* SET PROBLEM
Copy the lines below, swapping every occurrence of "common name" for "vernacular name" and changing nothing else.
* start *
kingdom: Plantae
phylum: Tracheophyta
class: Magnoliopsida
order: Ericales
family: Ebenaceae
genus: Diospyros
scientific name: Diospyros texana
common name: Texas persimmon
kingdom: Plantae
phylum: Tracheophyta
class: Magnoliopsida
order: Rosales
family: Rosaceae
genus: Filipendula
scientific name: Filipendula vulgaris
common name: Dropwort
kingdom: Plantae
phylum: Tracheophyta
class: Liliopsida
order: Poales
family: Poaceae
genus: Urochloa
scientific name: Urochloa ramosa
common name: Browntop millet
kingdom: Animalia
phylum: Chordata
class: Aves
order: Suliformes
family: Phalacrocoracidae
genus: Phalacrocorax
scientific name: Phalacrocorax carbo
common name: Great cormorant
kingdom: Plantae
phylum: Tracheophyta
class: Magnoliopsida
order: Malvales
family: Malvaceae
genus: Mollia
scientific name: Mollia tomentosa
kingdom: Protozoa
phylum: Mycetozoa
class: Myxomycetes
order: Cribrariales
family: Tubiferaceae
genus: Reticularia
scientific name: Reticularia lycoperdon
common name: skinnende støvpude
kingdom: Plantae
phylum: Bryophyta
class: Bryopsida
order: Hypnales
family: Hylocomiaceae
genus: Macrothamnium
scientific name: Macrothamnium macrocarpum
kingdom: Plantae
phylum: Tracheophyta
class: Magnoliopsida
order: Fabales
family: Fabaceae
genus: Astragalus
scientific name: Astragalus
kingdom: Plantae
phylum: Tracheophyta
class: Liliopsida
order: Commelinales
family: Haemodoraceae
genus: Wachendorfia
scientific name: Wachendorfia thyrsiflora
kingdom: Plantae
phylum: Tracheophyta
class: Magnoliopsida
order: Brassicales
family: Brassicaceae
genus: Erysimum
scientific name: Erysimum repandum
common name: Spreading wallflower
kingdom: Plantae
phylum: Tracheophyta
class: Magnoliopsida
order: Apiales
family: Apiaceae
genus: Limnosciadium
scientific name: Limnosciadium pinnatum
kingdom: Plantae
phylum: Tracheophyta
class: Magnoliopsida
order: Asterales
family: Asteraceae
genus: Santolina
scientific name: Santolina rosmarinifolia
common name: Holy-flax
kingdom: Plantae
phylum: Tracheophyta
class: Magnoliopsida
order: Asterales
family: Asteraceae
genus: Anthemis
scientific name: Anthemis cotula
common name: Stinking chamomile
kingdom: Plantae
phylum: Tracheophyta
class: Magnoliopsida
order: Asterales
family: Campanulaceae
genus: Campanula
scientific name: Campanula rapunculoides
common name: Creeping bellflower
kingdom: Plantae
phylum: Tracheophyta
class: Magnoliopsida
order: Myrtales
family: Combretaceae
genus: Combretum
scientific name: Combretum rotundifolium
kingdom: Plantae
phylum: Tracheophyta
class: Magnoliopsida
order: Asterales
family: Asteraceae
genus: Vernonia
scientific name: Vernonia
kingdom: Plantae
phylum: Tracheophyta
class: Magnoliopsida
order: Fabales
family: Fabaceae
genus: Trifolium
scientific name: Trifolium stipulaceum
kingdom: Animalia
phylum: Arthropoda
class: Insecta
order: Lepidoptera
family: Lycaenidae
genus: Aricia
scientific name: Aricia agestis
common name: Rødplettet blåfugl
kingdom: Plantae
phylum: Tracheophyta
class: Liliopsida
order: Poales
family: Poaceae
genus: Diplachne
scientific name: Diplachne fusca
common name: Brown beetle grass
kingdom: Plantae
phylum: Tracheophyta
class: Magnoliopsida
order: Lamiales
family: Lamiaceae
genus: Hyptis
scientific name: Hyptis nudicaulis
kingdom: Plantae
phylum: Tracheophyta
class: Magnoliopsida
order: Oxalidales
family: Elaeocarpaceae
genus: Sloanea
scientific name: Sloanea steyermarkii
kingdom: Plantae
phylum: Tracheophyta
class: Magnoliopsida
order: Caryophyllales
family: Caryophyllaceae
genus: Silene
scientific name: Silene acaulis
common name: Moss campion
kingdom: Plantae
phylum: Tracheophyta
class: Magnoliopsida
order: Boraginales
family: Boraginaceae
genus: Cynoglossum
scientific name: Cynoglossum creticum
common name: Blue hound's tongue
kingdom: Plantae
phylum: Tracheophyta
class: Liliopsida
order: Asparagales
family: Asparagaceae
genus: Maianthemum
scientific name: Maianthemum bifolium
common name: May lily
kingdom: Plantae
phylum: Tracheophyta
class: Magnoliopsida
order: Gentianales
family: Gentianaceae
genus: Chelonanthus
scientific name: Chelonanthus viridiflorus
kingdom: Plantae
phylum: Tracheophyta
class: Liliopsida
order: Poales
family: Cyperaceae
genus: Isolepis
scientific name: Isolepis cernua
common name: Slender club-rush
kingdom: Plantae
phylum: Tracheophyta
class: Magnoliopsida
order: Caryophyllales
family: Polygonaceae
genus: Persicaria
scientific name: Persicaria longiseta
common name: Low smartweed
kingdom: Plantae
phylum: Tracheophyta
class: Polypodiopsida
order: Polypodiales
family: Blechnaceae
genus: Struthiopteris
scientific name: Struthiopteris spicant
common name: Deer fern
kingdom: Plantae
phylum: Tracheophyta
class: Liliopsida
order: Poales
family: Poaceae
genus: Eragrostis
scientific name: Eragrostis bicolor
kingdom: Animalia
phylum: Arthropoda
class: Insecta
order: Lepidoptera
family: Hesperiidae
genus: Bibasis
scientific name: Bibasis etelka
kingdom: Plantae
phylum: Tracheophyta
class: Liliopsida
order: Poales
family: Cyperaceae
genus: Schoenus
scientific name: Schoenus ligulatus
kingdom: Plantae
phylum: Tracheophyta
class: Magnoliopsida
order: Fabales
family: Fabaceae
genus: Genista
* end *
* ANSWER TO THIS TASK
kingdom: Plantae
phylum: Tracheophyta
class: Magnoliopsida
order: Ericales
family: Ebenaceae
genus: Diospyros
scientific name: Diospyros texana
vernacular name: Texas persimmon
kingdom: Plantae
phylum: Tracheophyta
class: Magnoliopsida
order: Rosales
family: Rosaceae
genus: Filipendula
scientific name: Filipendula vulgaris
vernacular name: Dropwort
kingdom: Plantae
phylum: Tracheophyta
class: Liliopsida
order: Poales
family: Poaceae
genus: Urochloa
scientific name: Urochloa ramosa
vernacular name: Browntop millet
kingdom: Animalia
phylum: Chordata
class: Aves
order: Suliformes
family: Phalacrocoracidae
genus: Phalacrocorax
scientific name: Phalacrocorax carbo
vernacular name: Great cormorant
kingdom: Plantae
phylum: Tracheophyta
class: Magnoliopsida
order: Malvales
family: Malvaceae
genus: Mollia
scientific name: Mollia tomentosa
kingdom: Protozoa
phylum: Mycetozoa
class: Myxomycetes
order: Cribrariales
family: Tubiferaceae
genus: Reticularia
scientific name: Reticularia lycoperdon
vernacular name: skinnende støvpude
kingdom: Plantae
phylum: Bryophyta
class: Bryopsida
order: Hypnales
family: Hylocomiaceae
genus: Macrothamnium
scientific name: Macrothamnium macrocarpum
kingdom: Plantae
phylum: Tracheophyta
class: Magnoliopsida
order: Fabales
family: Fabaceae
genus: Astragalus
scientific name: Astragalus
kingdom: Plantae
phylum: Tracheophyta
class: Liliopsida
order: Commelinales
family: Haemodoraceae
genus: Wachendorfia
scientific name: Wachendorfia thyrsiflora
kingdom: Plantae
phylum: Tracheophyta
class: Magnoliopsida
order: Brassicales
family: Brassicaceae
genus: Erysimum
scientific name: Erysimum repandum
vernacular name: Spreading wallflower
kingdom: Plantae
phylum: Tracheophyta
class: Magnoliopsida
order: Apiales
family: Apiaceae
genus: Limnosciadium
scientific name: Limnosciadium pinnatum
kingdom: Plantae
phylum: Tracheophyta
class: Magnoliopsida
order: Asterales
family: Asteraceae
genus: Santolina
scientific name: Santolina rosmarinifolia
vernacular name: Holy-flax
kingdom: Plantae
phylum: Tracheophyta
class: Magnoliopsida
order: Asterales
family: Asteraceae
genus: Anthemis
scientific name: Anthemis cotula
vernacular name: Stinking chamomile
kingdom: Plantae
phylum: Tracheophyta
class: Magnoliopsida
order: Asterales
family: Campanulaceae
genus: Campanula
scientific name: Campanula rapunculoides
vernacular name: Creeping bellflower
kingdom: Plantae
phylum: Tracheophyta
class: Magnoliopsida
order: Myrtales
family: Combretaceae
genus: Combretum
scientific name: Combretum rotundifolium
kingdom: Plantae
phylum: Tracheophyta
class: Magnoliopsida
order: Asterales
family: Asteraceae
genus: Vernonia
scientific name: Vernonia
kingdom: Plantae
phylum: Tracheophyta
class: Magnoliopsida
order: Fabales
family: Fabaceae
genus: Trifolium
scientific name: Trifolium stipulaceum
kingdom: Animalia
phylum: Arthropoda
class: Insecta
order: Lepidoptera
family: Lycaenidae
genus: Aricia
scientific name: Aricia agestis
vernacular name: Rødplettet blåfugl
kingdom: Plantae
phylum: Tracheophyta
class: Liliopsida
order: Poales
family: Poaceae
genus: Diplachne
scientific name: Diplachne fusca
vernacular name: Brown beetle grass
kingdom: Plantae
phylum: Tracheophyta
class: Magnoliopsida
order: Lamiales
family: Lamiaceae
genus: Hyptis
scientific name: Hyptis nudicaulis
kingdom: Plantae
phylum: Tracheophyta
class: Magnoliopsida
order: Oxalidales
family: Elaeocarpaceae
genus: Sloanea
scientific name: Sloanea steyermarkii
kingdom: Plantae
phylum: Tracheophyta
class: Magnoliopsida
order: Caryophyllales
family: Caryophyllaceae
genus: Silene
scientific name: Silene acaulis
vernacular name: Moss campion
kingdom: Plantae
phylum: Tracheophyta
class: Magnoliopsida
order: Boraginales
family: Boraginaceae
genus: Cynoglossum
scientific name: Cynoglossum creticum
vernacular name: Blue hound's tongue
kingdom: Plantae
phylum: Tracheophyta
class: Liliopsida
order: Asparagales
family: Asparagaceae
genus: Maianthemum
scientific name: Maianthemum bifolium
vernacular name: May lily
kingdom: Plantae
phylum: Tracheophyta
class: Magnoliopsida
order: Gentianales
family: Gentianaceae
genus: Chelonanthus
scientific name: Chelonanthus viridiflorus
kingdom: Plantae
phylum: Tracheophyta
class: Liliopsida
order: Poales
family: Cyperaceae
genus: Isolepis
scientific name: Isolepis cernua
vernacular name: Slender club-rush
kingdom: Plantae
phylum: Tracheophyta
class: Magnoliopsida
order: Caryophyllales
family: Polygonaceae
genus: Persicaria
scientific name: Persicaria longiseta
vernacular name: Low smartweed
kingdom: Plantae
phylum: Tracheophyta
class: Polypodiopsida
order: Polypodiales
family: Blechnaceae
genus: Struthiopteris
scientific name: Struthiopteris spicant
vernacular name: Deer fern
kingdom: Plantae
phylum: Tracheophyta
class: Liliopsida
order: Poales
family: Poaceae
genus: Eragrostis
scientific name: Eragrostis bicolor
kingdom: Animalia
phylum: Arthropoda
class: Insecta
order: Lepidoptera
family: Hesperiidae
genus: Bibasis
scientific name: Bibasis etelka
kingdom: Plantae
phylum: Tracheophyta
class: Liliopsida
order: Poales
family: Cyperaceae
genus: Schoenus
scientific name: Schoenus ligulatus
kingdom: Plantae
phylum: Tracheophyta
class: Magnoliopsida
order: Fabales
family: Fabaceae
genus: Genista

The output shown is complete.